DJ ARRESTED FOR PLAYING EVERYBODY WAS KUNG-FU FIGHTING
FEATURED ARTICLE
Montreal DJ Kalisi Drokko was arrested over the weekend for playing 'Everybody Was Kung-Fu Fighting' at Les Tetons Atomique dance club. “In 2011, a British performer at a pub on the Isle of Wight was arrested for playing the song after a Chinese passer-by took offence,” says Les Tetons Atomique owner Vanessa Vanasse. “That’s not why DJ Kalisi Drokko was arrested. No, she was arrested because the song just isn’t that good. She shouldn’t have played it. She made a bad call and now she has to pay for her crime."

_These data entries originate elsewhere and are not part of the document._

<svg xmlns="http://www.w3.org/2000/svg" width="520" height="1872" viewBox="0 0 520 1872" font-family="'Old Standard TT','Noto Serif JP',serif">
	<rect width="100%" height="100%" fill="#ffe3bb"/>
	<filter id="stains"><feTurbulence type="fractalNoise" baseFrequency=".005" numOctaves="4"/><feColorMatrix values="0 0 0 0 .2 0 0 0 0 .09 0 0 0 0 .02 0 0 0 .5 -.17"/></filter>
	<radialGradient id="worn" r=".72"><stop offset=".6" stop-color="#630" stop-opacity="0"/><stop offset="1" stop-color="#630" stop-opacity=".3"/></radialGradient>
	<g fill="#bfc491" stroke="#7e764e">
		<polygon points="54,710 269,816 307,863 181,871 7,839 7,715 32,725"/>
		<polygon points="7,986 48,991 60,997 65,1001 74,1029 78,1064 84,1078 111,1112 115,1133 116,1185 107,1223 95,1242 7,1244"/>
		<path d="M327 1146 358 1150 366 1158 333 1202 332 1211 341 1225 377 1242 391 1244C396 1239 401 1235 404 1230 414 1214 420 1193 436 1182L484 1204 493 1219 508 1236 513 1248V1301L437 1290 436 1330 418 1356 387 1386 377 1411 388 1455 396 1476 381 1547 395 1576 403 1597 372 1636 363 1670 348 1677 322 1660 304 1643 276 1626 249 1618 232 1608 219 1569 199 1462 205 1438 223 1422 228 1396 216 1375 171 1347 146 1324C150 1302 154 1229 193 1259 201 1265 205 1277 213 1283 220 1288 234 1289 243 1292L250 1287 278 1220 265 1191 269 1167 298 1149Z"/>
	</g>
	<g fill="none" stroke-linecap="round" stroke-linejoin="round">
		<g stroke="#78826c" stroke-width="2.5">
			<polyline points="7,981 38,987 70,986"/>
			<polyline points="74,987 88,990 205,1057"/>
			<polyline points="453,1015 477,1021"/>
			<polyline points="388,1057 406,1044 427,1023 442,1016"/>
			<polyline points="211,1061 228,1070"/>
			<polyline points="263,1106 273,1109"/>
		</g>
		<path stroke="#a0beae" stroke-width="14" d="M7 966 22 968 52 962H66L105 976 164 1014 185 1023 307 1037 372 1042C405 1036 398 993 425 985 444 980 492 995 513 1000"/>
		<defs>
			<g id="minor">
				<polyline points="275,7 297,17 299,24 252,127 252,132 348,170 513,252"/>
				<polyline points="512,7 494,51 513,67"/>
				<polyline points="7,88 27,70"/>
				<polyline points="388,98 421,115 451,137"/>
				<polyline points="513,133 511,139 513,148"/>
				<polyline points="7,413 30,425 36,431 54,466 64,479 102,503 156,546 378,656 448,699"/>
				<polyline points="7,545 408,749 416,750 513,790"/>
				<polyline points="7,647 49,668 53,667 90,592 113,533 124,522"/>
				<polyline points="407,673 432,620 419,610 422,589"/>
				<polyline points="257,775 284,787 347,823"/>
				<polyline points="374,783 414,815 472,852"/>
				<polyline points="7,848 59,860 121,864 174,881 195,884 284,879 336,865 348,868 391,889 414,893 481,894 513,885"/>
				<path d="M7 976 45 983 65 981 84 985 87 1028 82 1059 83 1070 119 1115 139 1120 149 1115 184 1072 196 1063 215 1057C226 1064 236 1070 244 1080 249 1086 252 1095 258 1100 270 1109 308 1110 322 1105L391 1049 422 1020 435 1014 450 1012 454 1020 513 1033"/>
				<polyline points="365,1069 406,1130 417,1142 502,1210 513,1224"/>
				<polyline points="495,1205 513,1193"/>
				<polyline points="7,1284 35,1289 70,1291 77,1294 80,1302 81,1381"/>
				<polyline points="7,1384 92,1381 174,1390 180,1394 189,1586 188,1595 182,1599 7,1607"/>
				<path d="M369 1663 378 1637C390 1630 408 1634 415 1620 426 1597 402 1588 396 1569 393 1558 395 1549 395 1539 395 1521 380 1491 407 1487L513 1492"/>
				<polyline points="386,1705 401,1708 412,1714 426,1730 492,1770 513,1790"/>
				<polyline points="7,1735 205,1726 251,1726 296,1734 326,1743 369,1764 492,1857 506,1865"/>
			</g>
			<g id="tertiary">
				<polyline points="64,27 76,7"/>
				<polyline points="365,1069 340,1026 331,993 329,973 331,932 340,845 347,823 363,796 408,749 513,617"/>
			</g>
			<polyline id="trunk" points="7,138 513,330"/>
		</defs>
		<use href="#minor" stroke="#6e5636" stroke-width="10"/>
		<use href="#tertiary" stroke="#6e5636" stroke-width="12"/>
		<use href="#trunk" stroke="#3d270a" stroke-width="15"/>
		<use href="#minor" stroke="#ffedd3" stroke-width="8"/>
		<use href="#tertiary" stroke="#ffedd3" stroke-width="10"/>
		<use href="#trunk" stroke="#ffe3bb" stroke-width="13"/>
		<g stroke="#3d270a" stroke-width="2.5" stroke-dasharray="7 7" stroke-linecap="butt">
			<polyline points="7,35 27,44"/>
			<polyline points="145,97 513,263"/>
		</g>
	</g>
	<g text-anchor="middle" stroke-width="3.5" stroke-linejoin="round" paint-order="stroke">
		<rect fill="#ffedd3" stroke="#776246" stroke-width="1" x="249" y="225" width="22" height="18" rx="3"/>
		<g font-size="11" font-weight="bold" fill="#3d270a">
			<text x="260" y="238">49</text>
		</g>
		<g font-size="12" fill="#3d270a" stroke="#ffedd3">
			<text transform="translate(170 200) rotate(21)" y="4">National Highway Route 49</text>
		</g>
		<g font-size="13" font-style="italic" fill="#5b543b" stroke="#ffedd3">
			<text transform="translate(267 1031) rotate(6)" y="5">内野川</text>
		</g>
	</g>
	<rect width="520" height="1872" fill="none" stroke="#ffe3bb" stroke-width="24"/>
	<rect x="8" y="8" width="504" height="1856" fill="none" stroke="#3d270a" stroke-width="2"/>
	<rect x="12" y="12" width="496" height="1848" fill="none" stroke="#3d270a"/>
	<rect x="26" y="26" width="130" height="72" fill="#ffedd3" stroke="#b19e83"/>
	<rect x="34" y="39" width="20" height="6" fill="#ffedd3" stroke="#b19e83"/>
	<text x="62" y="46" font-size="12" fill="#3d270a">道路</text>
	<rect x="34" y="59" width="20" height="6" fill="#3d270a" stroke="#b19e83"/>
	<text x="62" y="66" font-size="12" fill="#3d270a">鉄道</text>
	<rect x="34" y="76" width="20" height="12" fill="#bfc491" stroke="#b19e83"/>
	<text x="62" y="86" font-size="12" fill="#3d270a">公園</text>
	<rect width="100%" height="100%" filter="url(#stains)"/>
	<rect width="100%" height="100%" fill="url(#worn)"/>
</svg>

Under Quebec’s recently passed Aural Menace Act, DJs can be arrested for playing awful music. “Quebec is one of the first jurisdictions in the world to take aural hygiene seriously,” says Action Socratique M.P Bell Goodland. “The science is conclusive, the sounds we hear in our day to day lives play an immensely important role in regulating our well being. Good music leads to well behaved citizens who are at one with their society, bad music leads to social degeneracy, murder, and soft core pornography. We need to protect ourselves from the consequences of awful songs."

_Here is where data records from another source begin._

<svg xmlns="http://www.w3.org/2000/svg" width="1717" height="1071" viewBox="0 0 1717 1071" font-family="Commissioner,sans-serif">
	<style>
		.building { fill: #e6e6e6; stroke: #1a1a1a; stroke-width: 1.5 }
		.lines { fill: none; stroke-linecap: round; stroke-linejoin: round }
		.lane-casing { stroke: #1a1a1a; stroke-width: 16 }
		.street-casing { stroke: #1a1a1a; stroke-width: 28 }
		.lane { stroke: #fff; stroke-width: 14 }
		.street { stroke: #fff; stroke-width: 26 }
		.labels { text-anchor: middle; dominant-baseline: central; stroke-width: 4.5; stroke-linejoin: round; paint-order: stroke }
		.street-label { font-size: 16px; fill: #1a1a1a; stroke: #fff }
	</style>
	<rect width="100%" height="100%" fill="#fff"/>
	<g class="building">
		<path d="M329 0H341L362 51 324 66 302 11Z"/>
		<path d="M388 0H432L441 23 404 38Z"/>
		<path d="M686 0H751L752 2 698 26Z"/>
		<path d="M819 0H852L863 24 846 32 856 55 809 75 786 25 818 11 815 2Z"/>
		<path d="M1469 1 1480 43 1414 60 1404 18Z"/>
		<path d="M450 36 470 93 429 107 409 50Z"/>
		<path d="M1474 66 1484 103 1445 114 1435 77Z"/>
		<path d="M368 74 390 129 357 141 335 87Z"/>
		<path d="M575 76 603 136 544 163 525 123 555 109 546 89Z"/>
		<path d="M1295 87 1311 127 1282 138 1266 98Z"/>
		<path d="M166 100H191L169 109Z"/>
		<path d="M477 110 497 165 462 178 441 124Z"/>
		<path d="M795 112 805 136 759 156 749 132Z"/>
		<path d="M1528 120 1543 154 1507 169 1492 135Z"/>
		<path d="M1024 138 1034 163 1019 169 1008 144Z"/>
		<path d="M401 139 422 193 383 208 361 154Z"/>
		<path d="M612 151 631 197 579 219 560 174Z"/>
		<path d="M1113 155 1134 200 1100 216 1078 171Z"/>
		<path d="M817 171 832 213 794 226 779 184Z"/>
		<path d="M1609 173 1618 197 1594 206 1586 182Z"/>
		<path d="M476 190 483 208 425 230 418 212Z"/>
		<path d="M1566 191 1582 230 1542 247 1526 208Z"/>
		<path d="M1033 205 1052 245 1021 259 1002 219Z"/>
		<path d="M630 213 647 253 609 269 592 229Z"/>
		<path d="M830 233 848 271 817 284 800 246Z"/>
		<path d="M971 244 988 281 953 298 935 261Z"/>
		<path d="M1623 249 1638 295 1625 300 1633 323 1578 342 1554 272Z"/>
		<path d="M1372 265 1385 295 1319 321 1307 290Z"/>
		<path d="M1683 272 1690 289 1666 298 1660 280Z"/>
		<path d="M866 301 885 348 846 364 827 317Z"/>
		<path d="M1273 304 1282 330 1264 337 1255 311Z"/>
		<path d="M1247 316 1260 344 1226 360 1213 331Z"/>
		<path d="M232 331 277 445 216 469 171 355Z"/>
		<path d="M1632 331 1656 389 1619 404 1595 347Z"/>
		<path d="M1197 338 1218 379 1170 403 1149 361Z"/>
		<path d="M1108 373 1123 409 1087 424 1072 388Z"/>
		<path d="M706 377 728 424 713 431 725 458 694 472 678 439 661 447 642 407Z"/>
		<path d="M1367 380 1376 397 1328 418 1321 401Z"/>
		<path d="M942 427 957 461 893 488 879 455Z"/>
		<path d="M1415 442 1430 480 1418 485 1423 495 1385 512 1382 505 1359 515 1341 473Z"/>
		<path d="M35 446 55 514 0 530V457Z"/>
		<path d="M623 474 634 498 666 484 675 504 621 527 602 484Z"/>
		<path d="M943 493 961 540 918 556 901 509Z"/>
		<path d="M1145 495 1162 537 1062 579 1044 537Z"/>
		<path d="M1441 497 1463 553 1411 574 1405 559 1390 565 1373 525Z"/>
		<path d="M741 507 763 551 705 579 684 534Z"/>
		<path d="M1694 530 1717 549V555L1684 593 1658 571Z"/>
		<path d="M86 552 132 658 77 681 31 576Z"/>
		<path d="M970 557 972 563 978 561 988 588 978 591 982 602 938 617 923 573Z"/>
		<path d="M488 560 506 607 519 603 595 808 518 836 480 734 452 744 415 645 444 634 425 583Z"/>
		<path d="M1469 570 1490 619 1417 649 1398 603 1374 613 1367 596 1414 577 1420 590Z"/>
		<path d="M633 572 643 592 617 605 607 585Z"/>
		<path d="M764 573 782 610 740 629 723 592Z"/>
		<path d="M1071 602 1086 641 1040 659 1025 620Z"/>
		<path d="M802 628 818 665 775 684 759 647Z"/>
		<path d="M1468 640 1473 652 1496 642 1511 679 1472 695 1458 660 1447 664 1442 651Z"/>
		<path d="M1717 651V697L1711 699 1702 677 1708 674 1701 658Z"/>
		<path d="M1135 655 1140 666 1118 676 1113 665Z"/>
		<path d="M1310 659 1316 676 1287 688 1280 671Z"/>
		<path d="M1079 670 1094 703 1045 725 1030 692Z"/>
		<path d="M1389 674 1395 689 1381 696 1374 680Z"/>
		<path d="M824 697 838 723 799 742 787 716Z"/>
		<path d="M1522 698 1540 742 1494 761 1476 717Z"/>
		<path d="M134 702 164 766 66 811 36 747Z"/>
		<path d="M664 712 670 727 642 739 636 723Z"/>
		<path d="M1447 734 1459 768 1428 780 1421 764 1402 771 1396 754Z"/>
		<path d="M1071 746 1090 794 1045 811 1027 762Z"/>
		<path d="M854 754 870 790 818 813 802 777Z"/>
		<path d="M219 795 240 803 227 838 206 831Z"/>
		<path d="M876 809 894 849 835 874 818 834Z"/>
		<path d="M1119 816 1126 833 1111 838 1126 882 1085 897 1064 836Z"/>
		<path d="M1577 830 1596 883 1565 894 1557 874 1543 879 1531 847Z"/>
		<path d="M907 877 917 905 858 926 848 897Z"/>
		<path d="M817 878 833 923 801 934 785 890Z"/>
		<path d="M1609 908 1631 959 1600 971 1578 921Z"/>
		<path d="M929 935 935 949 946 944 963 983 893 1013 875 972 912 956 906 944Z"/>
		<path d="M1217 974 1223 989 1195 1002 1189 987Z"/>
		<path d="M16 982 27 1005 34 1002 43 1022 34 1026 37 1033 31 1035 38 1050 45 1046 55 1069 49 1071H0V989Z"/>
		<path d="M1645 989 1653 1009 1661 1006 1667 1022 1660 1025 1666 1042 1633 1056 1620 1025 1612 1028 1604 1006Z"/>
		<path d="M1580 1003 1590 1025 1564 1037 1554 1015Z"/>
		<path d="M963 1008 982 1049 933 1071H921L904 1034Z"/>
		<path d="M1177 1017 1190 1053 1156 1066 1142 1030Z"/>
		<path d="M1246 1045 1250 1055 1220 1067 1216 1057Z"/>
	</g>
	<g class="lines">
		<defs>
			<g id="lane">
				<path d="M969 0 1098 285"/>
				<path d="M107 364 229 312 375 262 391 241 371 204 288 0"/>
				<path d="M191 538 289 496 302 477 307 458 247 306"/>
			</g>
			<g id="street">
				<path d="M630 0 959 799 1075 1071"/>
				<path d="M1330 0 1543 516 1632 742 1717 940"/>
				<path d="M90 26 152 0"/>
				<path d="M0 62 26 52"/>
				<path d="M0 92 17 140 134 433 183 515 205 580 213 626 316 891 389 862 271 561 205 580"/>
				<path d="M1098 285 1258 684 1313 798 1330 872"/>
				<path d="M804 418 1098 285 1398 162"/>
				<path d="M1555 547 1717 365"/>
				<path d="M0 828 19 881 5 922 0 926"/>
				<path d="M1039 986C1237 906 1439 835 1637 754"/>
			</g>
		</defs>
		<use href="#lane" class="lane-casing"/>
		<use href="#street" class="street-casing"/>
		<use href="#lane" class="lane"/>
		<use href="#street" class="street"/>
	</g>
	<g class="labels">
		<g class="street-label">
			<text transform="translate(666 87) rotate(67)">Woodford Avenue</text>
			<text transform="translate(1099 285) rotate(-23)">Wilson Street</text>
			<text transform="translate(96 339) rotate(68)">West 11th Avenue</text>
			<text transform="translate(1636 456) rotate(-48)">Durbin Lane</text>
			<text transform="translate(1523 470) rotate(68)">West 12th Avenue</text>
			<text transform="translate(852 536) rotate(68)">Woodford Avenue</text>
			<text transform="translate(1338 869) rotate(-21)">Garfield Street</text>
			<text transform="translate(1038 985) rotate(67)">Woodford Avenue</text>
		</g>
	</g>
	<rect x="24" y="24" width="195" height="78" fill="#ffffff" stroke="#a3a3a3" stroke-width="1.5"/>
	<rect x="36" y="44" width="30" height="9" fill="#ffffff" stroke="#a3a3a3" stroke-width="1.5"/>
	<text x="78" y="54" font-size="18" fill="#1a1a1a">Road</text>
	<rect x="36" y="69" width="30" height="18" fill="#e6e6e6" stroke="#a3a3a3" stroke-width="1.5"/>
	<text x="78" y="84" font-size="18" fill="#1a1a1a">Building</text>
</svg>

DJ Kalisi Drokko is the first person to be arrested under the act, but won't be the last. "Years ago, such a law would have been considered illiberal, even fascist, but these days laws that limit artistic freedom are championed by people on both the left and right," says professional twitter user Kyle Bonderblach. "Now we understand that artistic freedom is bad for society. We need to place real limits on what people are allowed to say, think, create, and consume. If we don’t set firm boundaries on culture, society will collapse under the chaos and cacophony of free expression. When people are free, they're free to be racist, they're free to be sexist, they're free to be unpleasant, they're free to hurt our feelings, they're free to menace our ears with unpleasant sounds. I like freedom, but not that kind of freedom. This is an issue that both progressives and conservatives now agree on. It's time to limit culture. Quebec's Aural Menace Act is a step in the right direction."